- **HOW TO COMPLETE THIS TASK**:
Would you set down every entry shown below, precisely as written?

- **SOURCE MATERIAL**:
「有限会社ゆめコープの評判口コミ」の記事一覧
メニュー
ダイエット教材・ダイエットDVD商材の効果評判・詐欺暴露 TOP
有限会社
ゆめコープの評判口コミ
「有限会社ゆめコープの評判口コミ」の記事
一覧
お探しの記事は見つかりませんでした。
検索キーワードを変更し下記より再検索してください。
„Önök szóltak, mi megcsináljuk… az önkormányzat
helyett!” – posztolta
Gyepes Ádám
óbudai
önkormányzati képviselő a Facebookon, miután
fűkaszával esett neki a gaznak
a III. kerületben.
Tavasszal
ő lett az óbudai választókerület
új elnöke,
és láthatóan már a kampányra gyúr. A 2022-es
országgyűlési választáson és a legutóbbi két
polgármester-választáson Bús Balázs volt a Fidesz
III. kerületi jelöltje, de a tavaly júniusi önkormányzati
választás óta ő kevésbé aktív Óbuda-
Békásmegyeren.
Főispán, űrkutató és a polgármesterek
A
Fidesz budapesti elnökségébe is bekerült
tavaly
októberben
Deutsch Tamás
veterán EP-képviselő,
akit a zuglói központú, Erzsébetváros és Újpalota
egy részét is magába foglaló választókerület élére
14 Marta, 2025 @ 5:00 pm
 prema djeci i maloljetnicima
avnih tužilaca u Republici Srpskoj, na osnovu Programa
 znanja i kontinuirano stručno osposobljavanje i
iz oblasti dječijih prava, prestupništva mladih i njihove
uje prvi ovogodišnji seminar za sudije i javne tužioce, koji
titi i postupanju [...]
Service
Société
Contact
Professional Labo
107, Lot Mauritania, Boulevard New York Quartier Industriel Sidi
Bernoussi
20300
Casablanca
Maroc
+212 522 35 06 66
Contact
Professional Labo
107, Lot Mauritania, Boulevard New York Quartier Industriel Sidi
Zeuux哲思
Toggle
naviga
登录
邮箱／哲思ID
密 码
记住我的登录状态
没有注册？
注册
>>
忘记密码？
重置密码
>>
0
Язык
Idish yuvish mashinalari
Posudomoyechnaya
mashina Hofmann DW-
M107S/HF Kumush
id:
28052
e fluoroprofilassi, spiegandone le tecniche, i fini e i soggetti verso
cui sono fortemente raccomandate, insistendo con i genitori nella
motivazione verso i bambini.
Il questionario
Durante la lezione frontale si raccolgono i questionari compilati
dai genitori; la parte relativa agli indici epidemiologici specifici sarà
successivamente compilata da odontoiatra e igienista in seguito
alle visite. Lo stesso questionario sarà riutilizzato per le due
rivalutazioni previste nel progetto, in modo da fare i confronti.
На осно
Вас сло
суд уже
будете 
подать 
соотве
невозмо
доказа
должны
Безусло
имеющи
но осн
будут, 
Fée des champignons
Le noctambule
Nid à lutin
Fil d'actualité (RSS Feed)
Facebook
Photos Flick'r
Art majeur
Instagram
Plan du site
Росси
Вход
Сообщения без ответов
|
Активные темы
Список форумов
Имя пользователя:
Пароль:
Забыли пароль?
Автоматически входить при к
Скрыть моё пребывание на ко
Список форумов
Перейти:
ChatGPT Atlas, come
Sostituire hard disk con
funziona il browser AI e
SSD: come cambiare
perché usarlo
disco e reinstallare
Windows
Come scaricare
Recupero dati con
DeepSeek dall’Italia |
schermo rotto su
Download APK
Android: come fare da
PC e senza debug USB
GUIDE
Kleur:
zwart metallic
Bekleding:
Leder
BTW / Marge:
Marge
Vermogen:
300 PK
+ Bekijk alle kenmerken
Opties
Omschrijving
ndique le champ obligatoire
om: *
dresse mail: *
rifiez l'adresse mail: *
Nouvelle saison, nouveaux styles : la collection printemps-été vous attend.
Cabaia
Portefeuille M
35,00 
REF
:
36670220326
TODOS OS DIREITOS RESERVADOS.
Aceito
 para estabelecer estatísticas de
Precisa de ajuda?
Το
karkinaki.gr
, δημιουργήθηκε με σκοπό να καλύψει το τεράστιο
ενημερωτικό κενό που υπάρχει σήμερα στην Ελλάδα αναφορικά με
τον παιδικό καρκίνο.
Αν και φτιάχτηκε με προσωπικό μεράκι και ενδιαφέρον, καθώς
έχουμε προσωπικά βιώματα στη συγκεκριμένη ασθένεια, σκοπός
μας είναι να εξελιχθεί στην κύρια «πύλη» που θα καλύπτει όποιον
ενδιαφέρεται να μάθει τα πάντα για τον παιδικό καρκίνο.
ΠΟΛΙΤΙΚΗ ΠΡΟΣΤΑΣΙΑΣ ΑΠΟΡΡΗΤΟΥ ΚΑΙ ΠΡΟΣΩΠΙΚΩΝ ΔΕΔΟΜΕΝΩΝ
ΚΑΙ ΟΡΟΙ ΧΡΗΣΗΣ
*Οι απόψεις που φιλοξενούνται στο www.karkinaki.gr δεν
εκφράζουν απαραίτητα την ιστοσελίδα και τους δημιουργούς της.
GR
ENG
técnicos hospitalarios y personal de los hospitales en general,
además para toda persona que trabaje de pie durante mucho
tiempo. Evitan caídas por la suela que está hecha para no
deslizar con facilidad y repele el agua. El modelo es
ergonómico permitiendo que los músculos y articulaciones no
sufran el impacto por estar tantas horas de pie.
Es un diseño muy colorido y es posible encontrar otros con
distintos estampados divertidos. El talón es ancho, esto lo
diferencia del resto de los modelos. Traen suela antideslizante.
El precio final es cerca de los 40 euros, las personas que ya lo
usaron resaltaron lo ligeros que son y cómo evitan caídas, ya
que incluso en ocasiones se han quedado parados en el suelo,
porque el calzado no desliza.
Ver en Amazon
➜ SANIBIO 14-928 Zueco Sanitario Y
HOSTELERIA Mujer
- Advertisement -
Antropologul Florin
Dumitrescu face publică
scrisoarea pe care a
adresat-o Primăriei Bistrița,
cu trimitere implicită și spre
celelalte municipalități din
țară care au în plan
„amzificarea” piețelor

- **OUTPUT FOR THIS EXERCISE**:
「有限会社ゆめコープの評判口コミ」の記事一覧
メニュー
ダイエット教材・ダイエットDVD商材の効果評判・詐欺暴露 TOP
有限会社
ゆめコープの評判口コミ
「有限会社ゆめコープの評判口コミ」の記事
一覧
お探しの記事は見つかりませんでした。
検索キーワードを変更し下記より再検索してください。
„Önök szóltak, mi megcsináljuk… az önkormányzat
helyett!” – posztolta
Gyepes Ádám
óbudai
önkormányzati képviselő a Facebookon, miután
fűkaszával esett neki a gaznak
a III. kerületben.
Tavasszal
ő lett az óbudai választókerület
új elnöke,
és láthatóan már a kampányra gyúr. A 2022-es
országgyűlési választáson és a legutóbbi két
polgármester-választáson Bús Balázs volt a Fidesz
III. kerületi jelöltje, de a tavaly júniusi önkormányzati
választás óta ő kevésbé aktív Óbuda-
Békásmegyeren.
Főispán, űrkutató és a polgármesterek
A
Fidesz budapesti elnökségébe is bekerült
tavaly
októberben
Deutsch Tamás
veterán EP-képviselő,
akit a zuglói központú, Erzsébetváros és Újpalota
egy részét is magába foglaló választókerület élére
14 Marta, 2025 @ 5:00 pm
 prema djeci i maloljetnicima
avnih tužilaca u Republici Srpskoj, na osnovu Programa
 znanja i kontinuirano stručno osposobljavanje i
iz oblasti dječijih prava, prestupništva mladih i njihove
uje prvi ovogodišnji seminar za sudije i javne tužioce, koji
titi i postupanju [...]
Service
Société
Contact
Professional Labo
107, Lot Mauritania, Boulevard New York Quartier Industriel Sidi
Bernoussi
20300
Casablanca
Maroc
+212 522 35 06 66
Contact
Professional Labo
107, Lot Mauritania, Boulevard New York Quartier Industriel Sidi
Zeuux哲思
Toggle
naviga
登录
邮箱／哲思ID
密 码
记住我的登录状态
没有注册？
注册
>>
忘记密码？
重置密码
>>
0
Язык
Idish yuvish mashinalari
Posudomoyechnaya
mashina Hofmann DW-
M107S/HF Kumush
id:
28052
e fluoroprofilassi, spiegandone le tecniche, i fini e i soggetti verso
cui sono fortemente raccomandate, insistendo con i genitori nella
motivazione verso i bambini.
Il questionario
Durante la lezione frontale si raccolgono i questionari compilati
dai genitori; la parte relativa agli indici epidemiologici specifici sarà
successivamente compilata da odontoiatra e igienista in seguito
alle visite. Lo stesso questionario sarà riutilizzato per le due
rivalutazioni previste nel progetto, in modo da fare i confronti.
На осно
Вас сло
суд уже
будете 
подать 
соотве
невозмо
доказа
должны
Безусло
имеющи
но осн
будут, 
Fée des champignons
Le noctambule
Nid à lutin
Fil d'actualité (RSS Feed)
Facebook
Photos Flick'r
Art majeur
Instagram
Plan du site
Росси
Вход
Сообщения без ответов
|
Активные темы
Список форумов
Имя пользователя:
Пароль:
Забыли пароль?
Автоматически входить при к
Скрыть моё пребывание на ко
Список форумов
Перейти:
ChatGPT Atlas, come
Sostituire hard disk con
funziona il browser AI e
SSD: come cambiare
perché usarlo
disco e reinstallare
Windows
Come scaricare
Recupero dati con
DeepSeek dall’Italia |
schermo rotto su
Download APK
Android: come fare da
PC e senza debug USB
GUIDE
Kleur:
zwart metallic
Bekleding:
Leder
BTW / Marge:
Marge
Vermogen:
300 PK
+ Bekijk alle kenmerken
Opties
Omschrijving
ndique le champ obligatoire
om: *
dresse mail: *
rifiez l'adresse mail: *
Nouvelle saison, nouveaux styles : la collection printemps-été vous attend.
Cabaia
Portefeuille M
35,00 
REF
:
36670220326
TODOS OS DIREITOS RESERVADOS.
Aceito
 para estabelecer estatísticas de
Precisa de ajuda?
Το
karkinaki.gr
, δημιουργήθηκε με σκοπό να καλύψει το τεράστιο
ενημερωτικό κενό που υπάρχει σήμερα στην Ελλάδα αναφορικά με
τον παιδικό καρκίνο.
Αν και φτιάχτηκε με προσωπικό μεράκι και ενδιαφέρον, καθώς
έχουμε προσωπικά βιώματα στη συγκεκριμένη ασθένεια, σκοπός
μας είναι να εξελιχθεί στην κύρια «πύλη» που θα καλύπτει όποιον
ενδιαφέρεται να μάθει τα πάντα για τον παιδικό καρκίνο.
ΠΟΛΙΤΙΚΗ ΠΡΟΣΤΑΣΙΑΣ ΑΠΟΡΡΗΤΟΥ ΚΑΙ ΠΡΟΣΩΠΙΚΩΝ ΔΕΔΟΜΕΝΩΝ
ΚΑΙ ΟΡΟΙ ΧΡΗΣΗΣ
*Οι απόψεις που φιλοξενούνται στο www.karkinaki.gr δεν
εκφράζουν απαραίτητα την ιστοσελίδα και τους δημιουργούς της.
GR
ENG
técnicos hospitalarios y personal de los hospitales en general,
además para toda persona que trabaje de pie durante mucho
tiempo. Evitan caídas por la suela que está hecha para no
deslizar con facilidad y repele el agua. El modelo es
ergonómico permitiendo que los músculos y articulaciones no
sufran el impacto por estar tantas horas de pie.
Es un diseño muy colorido y es posible encontrar otros con
distintos estampados divertidos. El talón es ancho, esto lo
diferencia del resto de los modelos. Traen suela antideslizante.
El precio final es cerca de los 40 euros, las personas que ya lo
usaron resaltaron lo ligeros que son y cómo evitan caídas, ya
que incluso en ocasiones se han quedado parados en el suelo,
porque el calzado no desliza.
Ver en Amazon
➜ SANIBIO 14-928 Zueco Sanitario Y
HOSTELERIA Mujer
- Advertisement -
Antropologul Florin
Dumitrescu face publică
scrisoarea pe care a
adresat-o Primăriei Bistrița,
cu trimitere implicită și spre
celelalte municipalități din
țară care au în plan
„amzificarea” piețelor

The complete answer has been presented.